Copie de la lettre adressée par l'abbé Albert Royer à Mgr Mathieu le 8 septembre 1917

Vol. 4 - no 2, janvier 1994
Monseigneur

Si votre Grandeur a été satisfait de sa visite à Ponteix, nous en sommes heureux et récompensés. Encore une fois merci!

Débarrassé enfin d’un travail pressant pour un n° spécial qui doit paraître à Noël, je vais pouvoir ce matin vous parler un peu de la grande affaire qui nous tourmente.

Nous ne nous serions jamais occupés de Gravelbourg s’il s’était développé sans chercher à le faire au détriment et aux dépens des autres.

Quelqu’un dans cette place connaît malheureusement la manière de faire l’eau troublée et d’y pêcher des avantages sans bourses déliés. Je fais crédit à ces tristes personnages d’une incroyable audace et d’une rare habileté tout en sachant que ceux qui les supportent en sont si fatigués qu’un rien les réduirait à l’impuissance.
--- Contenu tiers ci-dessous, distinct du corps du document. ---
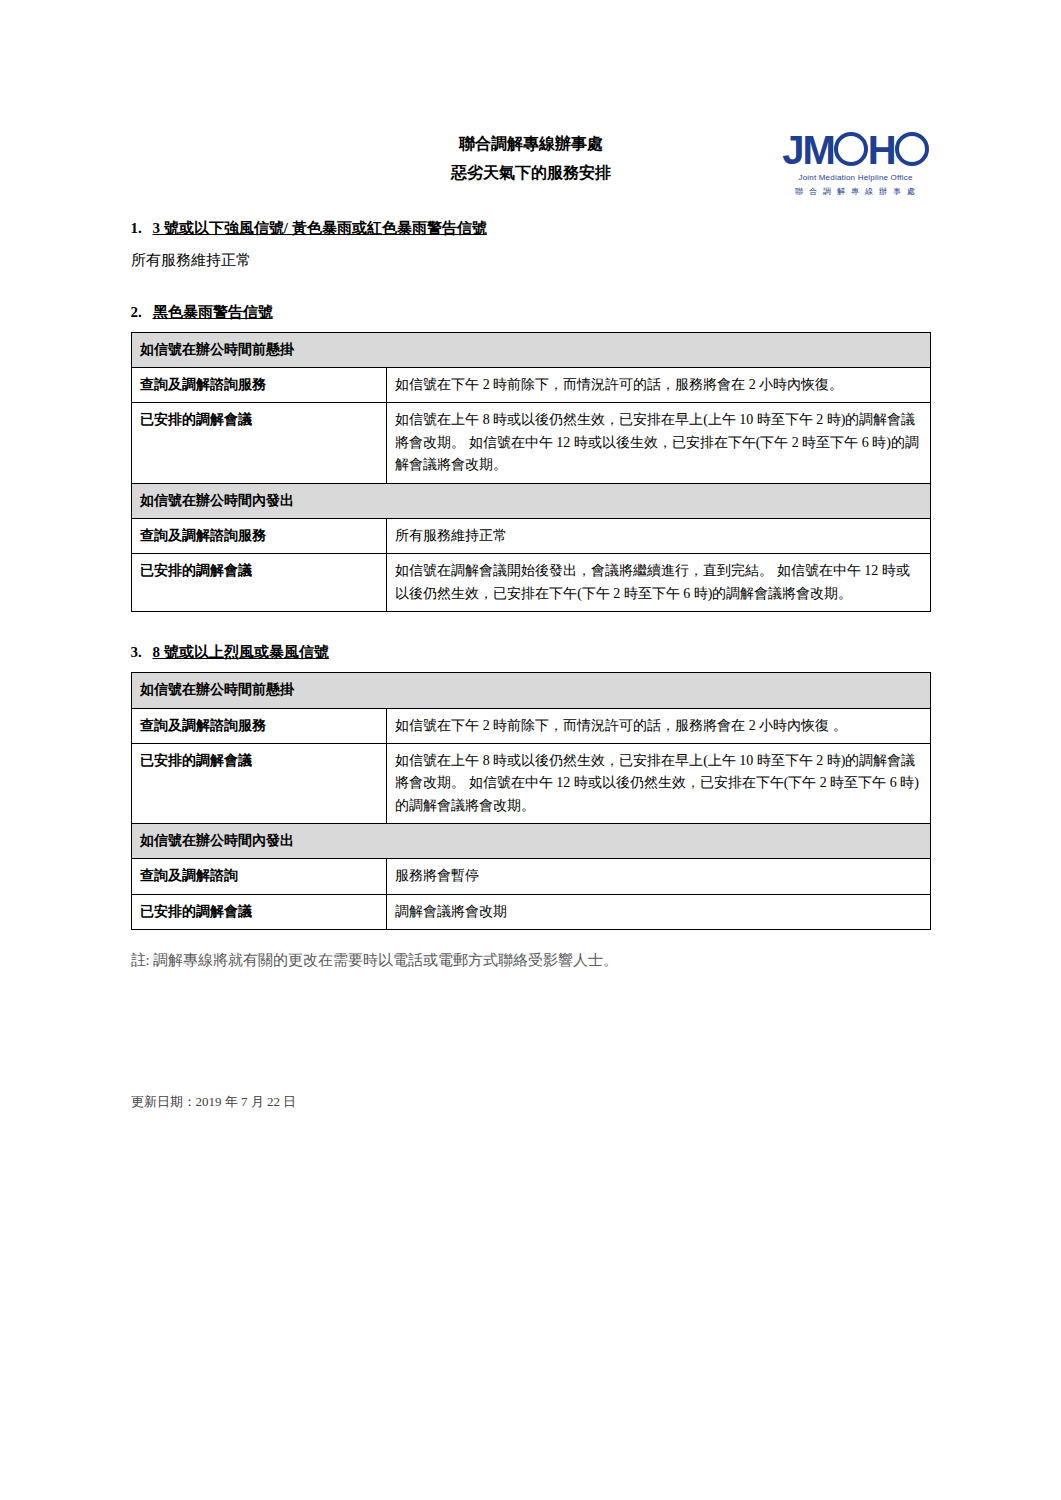JM H
Joint Mediation Helpline Office
聯 合 調 解 專 線 辦 事 處
聯合調解專線辦事處
惡劣天氣下的服務安排
1. 3 號或以下強風信號/ 黃色暴雨或紅色暴雨警告信號
所有服務維持正常
2. 黑色暴雨警告信號
| 如信號在辦公時間前懸掛 |
| 查詢及調解諮詢服務 | 如信號在下午 2 時前除下，而情況許可的話，服務將會在 2 小時內恢復。 |
| 已安排的調解會議 | 如信號在上午 8 時或以後仍然生效，已安排在早上(上午 10 時至下午 2 時)的調解會議將會改期。 如信號在中午 12 時或以後生效，已安排在下午(下午 2 時至下午 6 時)的調解會議將會改期。 |
| 如信號在辦公時間內發出 |
| 查詢及調解諮詢服務 | 所有服務維持正常 |
| 已安排的調解會議 | 如信號在調解會議開始後發出，會議將繼續進行，直到完結。 如信號在中午 12 時或以後仍然生效，已安排在下午(下午 2 時至下午 6 時)的調解會議將會改期。 |
3. 8 號或以上烈風或暴風信號
| 如信號在辦公時間前懸掛 |
| 查詢及調解諮詢服務 | 如信號在下午 2 時前除下，而情況許可的話，服務將會在 2 小時內恢復 。 |
| 已安排的調解會議 | 如信號在上午 8 時或以後仍然生效，已安排在早上(上午 10 時至下午 2 時)的調解會議將會改期。 如信號在中午 12 時或以後仍然生效，已安排在下午(下午 2 時至下午 6 時)的調解會議將會改期。 |
| 如信號在辦公時間內發出 |
| 查詢及調解諮詢 | 服務將會暫停 |
| 已安排的調解會議 | 調解會議將會改期 |
註: 調解專線將就有關的更改在需要時以電話或電郵方式聯絡受影響人士。
更新日期：2019 年 7 月 22 日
Quel toupet et quelle ruse ne fallait-il pas, en effet jadis, pour amener le Gouvernement à construire à Gravelbourg une Maison d’Immigration alors que toutes les terres étaient prises et qu’il n’y avait plus un seul immigrant à recevoir et à gaspiller ainsi l’argent des contribuables pour une construction inutile au public? Le Député Knowles, avouait ici, dans une interpellation électorale, qu’il avait été largement roulé sur ce sujet comme sur d’autres d’ailleurs.

Eh bien! Monseigneur, allons nous voir maintenant le diocèse, dont la situation financière a cependant la réputation de n’être pas brillante, tomber à son tour dans le même piège et gaspiller l’argent qu’il n’a pas, pour la seule faveur d’un pays qui ne le mérite pas?

1e Vu le nombre d’enfants qui seront poussés à de hautes études, un seul grand Collège suffira largement, et c’est à Regina qu’il le faut. Le projet d’un Collège anglais à Regina et d’un français à Gravelbourg ne saurait être qu’une amorce trompeuse, une utopie, une plaisanterie. Il faudra bien que Regina enseigne le français, comme Gravelbourg ne tarderait pas à vouloir peut-être plus d’anglais que Regina. Donc un seul grand Collège est pratique pour l’instant, et logique, et sera approuvé et soutenu par tout le diocèse et dans la ville épiscopale. Si d’autres paroisses, comme Gravelbourg, veulent en outre de petits pensionnats pour garçons destinés à aller terminer dans le grand Collège diocésain, rien de mieux qu’elles soient libres de le faire, mais sans les fonds ni les garanties des autres.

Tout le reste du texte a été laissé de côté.